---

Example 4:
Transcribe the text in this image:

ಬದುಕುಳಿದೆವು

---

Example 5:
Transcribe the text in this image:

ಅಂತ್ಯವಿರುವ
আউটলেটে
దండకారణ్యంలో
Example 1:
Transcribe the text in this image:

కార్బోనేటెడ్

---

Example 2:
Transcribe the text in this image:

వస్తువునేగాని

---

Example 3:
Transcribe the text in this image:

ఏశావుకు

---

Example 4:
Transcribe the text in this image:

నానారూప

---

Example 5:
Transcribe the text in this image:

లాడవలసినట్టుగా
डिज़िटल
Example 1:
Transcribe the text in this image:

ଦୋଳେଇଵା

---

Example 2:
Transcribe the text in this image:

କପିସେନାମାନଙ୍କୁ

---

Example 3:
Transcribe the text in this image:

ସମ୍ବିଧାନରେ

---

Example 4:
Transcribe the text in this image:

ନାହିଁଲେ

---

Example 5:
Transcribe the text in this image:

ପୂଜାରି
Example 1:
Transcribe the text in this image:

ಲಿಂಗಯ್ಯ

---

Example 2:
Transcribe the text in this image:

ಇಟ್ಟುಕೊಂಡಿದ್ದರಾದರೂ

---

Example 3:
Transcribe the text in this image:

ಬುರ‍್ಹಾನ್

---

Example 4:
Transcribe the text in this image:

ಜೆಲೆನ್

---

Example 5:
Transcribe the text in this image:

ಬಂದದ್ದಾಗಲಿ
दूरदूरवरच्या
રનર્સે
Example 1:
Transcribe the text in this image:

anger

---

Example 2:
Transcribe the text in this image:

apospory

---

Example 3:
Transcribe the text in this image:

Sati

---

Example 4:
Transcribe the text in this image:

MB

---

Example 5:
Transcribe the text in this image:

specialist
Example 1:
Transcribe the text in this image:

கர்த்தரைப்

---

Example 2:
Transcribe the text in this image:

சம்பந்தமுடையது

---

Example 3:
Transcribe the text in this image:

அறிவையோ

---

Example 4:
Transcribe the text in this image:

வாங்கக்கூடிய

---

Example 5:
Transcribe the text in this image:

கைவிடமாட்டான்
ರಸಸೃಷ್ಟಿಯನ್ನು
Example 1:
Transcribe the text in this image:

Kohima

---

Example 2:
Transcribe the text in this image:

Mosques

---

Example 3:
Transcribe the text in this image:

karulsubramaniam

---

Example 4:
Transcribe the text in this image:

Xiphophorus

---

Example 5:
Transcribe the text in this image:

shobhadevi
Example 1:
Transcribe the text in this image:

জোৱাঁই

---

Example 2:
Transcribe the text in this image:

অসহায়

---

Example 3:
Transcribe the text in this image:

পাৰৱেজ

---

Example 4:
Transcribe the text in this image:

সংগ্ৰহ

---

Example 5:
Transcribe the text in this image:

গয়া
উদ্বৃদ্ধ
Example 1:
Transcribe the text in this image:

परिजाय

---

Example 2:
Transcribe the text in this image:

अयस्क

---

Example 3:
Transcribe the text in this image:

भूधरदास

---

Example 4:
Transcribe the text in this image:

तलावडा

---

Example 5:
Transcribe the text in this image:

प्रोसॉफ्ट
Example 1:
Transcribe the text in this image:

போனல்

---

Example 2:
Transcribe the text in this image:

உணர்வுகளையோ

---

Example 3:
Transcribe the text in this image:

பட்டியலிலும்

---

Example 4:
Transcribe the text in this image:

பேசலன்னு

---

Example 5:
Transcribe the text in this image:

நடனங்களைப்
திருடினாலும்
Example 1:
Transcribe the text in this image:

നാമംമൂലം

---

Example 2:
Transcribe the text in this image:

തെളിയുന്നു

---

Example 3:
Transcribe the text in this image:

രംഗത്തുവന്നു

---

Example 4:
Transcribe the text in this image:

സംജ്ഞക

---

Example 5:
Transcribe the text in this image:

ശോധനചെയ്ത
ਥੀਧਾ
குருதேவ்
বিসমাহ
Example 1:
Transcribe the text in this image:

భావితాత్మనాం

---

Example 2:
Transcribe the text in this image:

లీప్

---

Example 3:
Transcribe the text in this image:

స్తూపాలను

## Work task
Using the entries above, print each one again without any alteration.

## Written solution
---

Example 4:
Transcribe the text in this image:

ಬದುಕುಳಿದೆವು

---

Example 5:
Transcribe the text in this image:

ಅಂತ್ಯವಿರುವ
আউটলেটে
దండకారణ్యంలో
Example 1:
Transcribe the text in this image:

కార్బోనేటెడ్

---

Example 2:
Transcribe the text in this image:

వస్తువునేగాని

---

Example 3:
Transcribe the text in this image:

ఏశావుకు

---

Example 4:
Transcribe the text in this image:

నానారూప

---

Example 5:
Transcribe the text in this image:

లాడవలసినట్టుగా
डिज़िटल
Example 1:
Transcribe the text in this image:

ଦୋଳେଇଵା

---

Example 2:
Transcribe the text in this image:

କପିସେନାମାନଙ୍କୁ

---

Example 3:
Transcribe the text in this image:

ସମ୍ବିଧାନରେ

---

Example 4:
Transcribe the text in this image:

ନାହିଁଲେ

---

Example 5:
Transcribe the text in this image:

ପୂଜାରି
Example 1:
Transcribe the text in this image:

ಲಿಂಗಯ್ಯ

---

Example 2:
Transcribe the text in this image:

ಇಟ್ಟುಕೊಂಡಿದ್ದರಾದರೂ

---

Example 3:
Transcribe the text in this image:

ಬುರ‍್ಹಾನ್

---

Example 4:
Transcribe the text in this image:

ಜೆಲೆನ್

---

Example 5:
Transcribe the text in this image:

ಬಂದದ್ದಾಗಲಿ
दूरदूरवरच्या
રનર્સે
Example 1:
Transcribe the text in this image:

anger

---

Example 2:
Transcribe the text in this image:

apospory

---

Example 3:
Transcribe the text in this image:

Sati

---

Example 4:
Transcribe the text in this image:

MB

---

Example 5:
Transcribe the text in this image:

specialist
Example 1:
Transcribe the text in this image:

கர்த்தரைப்

---

Example 2:
Transcribe the text in this image:

சம்பந்தமுடையது

---

Example 3:
Transcribe the text in this image:

அறிவையோ

---

Example 4:
Transcribe the text in this image:

வாங்கக்கூடிய

---

Example 5:
Transcribe the text in this image:

கைவிடமாட்டான்
ರಸಸೃಷ್ಟಿಯನ್ನು
Example 1:
Transcribe the text in this image:

Kohima

---

Example 2:
Transcribe the text in this image:

Mosques

---

Example 3:
Transcribe the text in this image:

karulsubramaniam

---

Example 4:
Transcribe the text in this image:

Xiphophorus

---

Example 5:
Transcribe the text in this image:

shobhadevi
Example 1:
Transcribe the text in this image:

জোৱাঁই

---

Example 2:
Transcribe the text in this image:

অসহায়

---

Example 3:
Transcribe the text in this image:

পাৰৱেজ

---

Example 4:
Transcribe the text in this image:

সংগ্ৰহ

---

Example 5:
Transcribe the text in this image:

গয়া
উদ্বৃদ্ধ
Example 1:
Transcribe the text in this image:

परिजाय

---

Example 2:
Transcribe the text in this image:

अयस्क

---

Example 3:
Transcribe the text in this image:

भूधरदास

---

Example 4:
Transcribe the text in this image:

तलावडा

---

Example 5:
Transcribe the text in this image:

प्रोसॉफ्ट
Example 1:
Transcribe the text in this image:

போனல்

---

Example 2:
Transcribe the text in this image:

உணர்வுகளையோ

---

Example 3:
Transcribe the text in this image:

பட்டியலிலும்

---

Example 4:
Transcribe the text in this image:

பேசலன்னு

---

Example 5:
Transcribe the text in this image:

நடனங்களைப்
திருடினாலும்
Example 1:
Transcribe the text in this image:

നാമംമൂലം

---

Example 2:
Transcribe the text in this image:

തെളിയുന്നു

---

Example 3:
Transcribe the text in this image:

രംഗത്തുവന്നു

---

Example 4:
Transcribe the text in this image:

സംജ്ഞക

---

Example 5:
Transcribe the text in this image:

ശോധനചെയ്ത
ਥੀਧਾ
குருதேவ்
বিসমাহ
Example 1:
Transcribe the text in this image:

భావితాత్మనాం

---

Example 2:
Transcribe the text in this image:

లీప్

---

Example 3:
Transcribe the text in this image:

స్తూపాలను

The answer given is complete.